He grinned, as he always did now when he met her. He was an ass, to be sure, but a happy ass. “I have something for you,” he said.
She laughed giddily when she opened the small wrapped package to reveal a still-warm pork bun. “Now I truly have seen everything. Dare I guess you pillaged every last flower from your greenhouse yesterday?”
She glanced about them in the mischievous way she had, signaling to him that she was about to come forward and kiss him, the public nature of her front lawn be damned. He stopped her, holding her forearms with his hands, so that she couldn't get any closer.
“I have something else for you.”
“I know what you have for me,” she said saucily. “You wouldn't let me touch it yesterday.”
“You can touch it today,” he whispered.
“What?!” She was still a virgin, after all. “Out here, where everyone can see us?”
“Oh, yes.” He laughed at her expression of shock and mortified interest.
“No!”
“All right, then, I'll take the puppy and go home.”
“A puppy?” she squealed, like the nineteen-year-old she was. “A puppy! Where is it? Where is it?”
He lifted the basket out of the carriage, but swung it away from her eager hands just as she reached for it. “I understand you don't wish to touch it in public.”
She grabbed the other end of the basket. “Oh, give me, give me! Pleeeease. I'll do anything.”
He laughed and relented. She fumbled open the lid of the basket and out poked the brown-and-white head of a corgi puppy, wearing behind its neck a slightly lopsided blue bow made from ribbons Camden had pilfered from Claudia. Gigi squealed again and lifted the puppy. It regarded her with serious, intelligent eyes, not quite as thrilled as she was at their meeting but pleased and well-behaved nevertheless.
“Is it a boy or a girl?” she inquired breathlessly, offering it pieces of the pork bun. “How old is it? Does it have a name?”
Camden cast a glance at the puppy's rather obvious testicles. Perhaps she wasn't as knowledgeable as he'd thought. “He's a boy. Ten weeks old. And I've decided to call him Croesus in honor of you.”
“Croesus, my love.” She touched her cheek to the puppy's nose. “I shall get you a grand gilded water bowl, Croesus. And we will be the best of friends forever and ever.”
At last she looked back at Camden. “But how did you know I've always wanted a puppy?”
“Your mother told me. She said she preferred cats and you pined for a dog.”
“When?”
“The day we met. After dinner. You were there. Don't you remember?”
She shook her head. “No, I don't.”
“No doubt you were too busy looking at me.”
Her hand came up to her mouth. But then a slow smile spread across her face. “You noticed?”

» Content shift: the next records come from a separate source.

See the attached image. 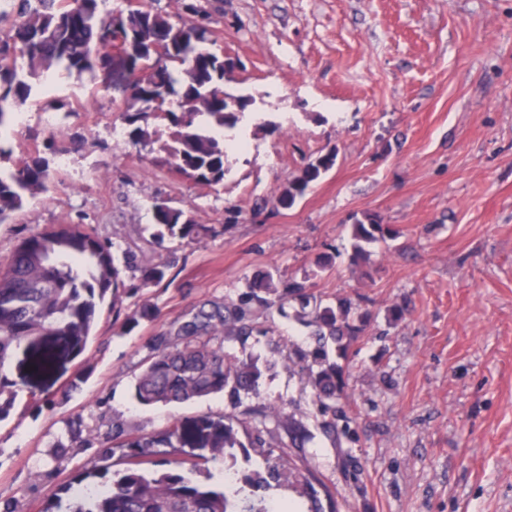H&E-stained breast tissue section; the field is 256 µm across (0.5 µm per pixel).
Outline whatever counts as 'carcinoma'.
I'll return each mask as SVG.
<instances>
[{"label": "carcinoma", "instance_id": "1", "mask_svg": "<svg viewBox=\"0 0 512 512\" xmlns=\"http://www.w3.org/2000/svg\"><path fill=\"white\" fill-rule=\"evenodd\" d=\"M101 0H3L0 22L11 20L10 33L0 39V160L10 153L4 131L16 108L43 89L50 73L77 72L122 98L118 107L134 145L150 133L141 122L149 110L167 121L169 139L159 145L160 163L203 185L224 181V139L215 130L235 127L243 116L224 107V55L203 52L210 12L202 5L186 4V17L178 22L152 8L141 6L119 14L102 15ZM121 33L129 54L119 62L109 46L112 31ZM21 56L27 68L20 70L10 57ZM329 150L308 159L298 176L288 180L277 197L283 209L292 208L310 184L335 165ZM54 184L50 160L31 157L23 167L0 168V224L20 211L28 198L46 192ZM154 235L163 239H197L209 232L203 224L185 218L184 211L166 204L154 211ZM355 256L365 246L398 236L390 224L367 218L351 225ZM121 270L112 255V242L83 224H52L23 238L5 265H0V421L7 418L18 396L16 383L4 372L5 364L22 346L36 348L32 366L44 369L62 356L77 357L85 349L99 305L122 287ZM248 298L271 308L297 300L308 309L303 323L313 328L314 348L296 355L295 364L307 377L314 404L328 433L350 436V422L343 403L350 342L366 330L368 312L357 296L343 295L336 303H323L308 292L303 282L277 287L269 274L248 285ZM242 307L224 314V304L201 307L190 320L155 338L151 354L135 376V400L144 406L184 403L229 391L260 397V381L271 363L258 356L240 358L224 350V337L246 336ZM284 408L261 406L241 418L201 415L183 424L174 421L160 431L119 441L123 429L115 426L105 436L97 455L103 473L113 448L125 449V468L104 490H91L63 503L47 500L42 512H281L294 507L276 503L259 491L271 481L296 482L311 502L309 512H320L313 475L301 474L290 460L280 456L262 470L250 469L249 449L271 448L273 439L250 427L249 419L281 420ZM193 448V458L224 463L205 480L195 478L196 464L169 469L168 449Z\"/></svg>", "mask_w": 512, "mask_h": 512}]
</instances>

He was tempted to tell her that not even at a memorably farcical soirée in St. Petersburg, during which both the hostess and the host attempted to seduce him, had he been ogled that much. “I noticed.”
“Oh, dear.”
She buried her face against the puppy's neck. She was blushing and, God help him, he had an erection the size of Bedfordshire.
“Thank you,” she said, her voice muffled by Croesus's coat. “It's the best present anyone has ever given me.”
He was touched and humbled. “It makes me happy to see you happy.”
“Until tomorrow, then.” She leaned in and kissed him, a sweet, lingering kiss. “I can't wait.”
“It will be the longest twenty-four hours of my life,” he said, kissing her one last time on the tip of her nose. “An eternity.”
The next twenty-four hours turned out to be exactly that: an eternity, a hellish eternity.
Chapter Nine
14 May 1893
The music did not register at first. Gigi was not accustomed to hearing music in her own house when she hadn't paid for it. She dropped the report in her hand and listened to the faint but unmistakable sounds of a piano being assaulted.
In his basket next to the bed, Croesus whimpered, snorted, and opened his eyes. Poor thing wasn't able to sleep well at night, perhaps because of all the naps he now took during the day. He shook his neck, rose on his short legs, and began his laborious ascent up the steps made especially for him after he could no longer bound up on her bed with only the aid of the bed stool.
She flung aside the counterpane and scooped him up. “It's that stupid husband of mine,” she said to the old pup. “Instead of banging me, he's banging the damned piano. Let's go and tell him to shut up.”
Her husband started something dramatic and harsh as she descended the staircase—bong bong bong bong, bing bing bing bing—a piece composed by the overly somber Herr Beethoven, no doubt. With a sigh, Gigi threw open the door of the music room.
He had changed into a silk dressing gown, as sleek and dark as the piano itself. His hair was rumpled, but otherwise he looked serious, intent, a man with a purpose. An excellent man, the consensus had always been: a most dutiful son, a caring brother, a faithful friend—all that and social graces too.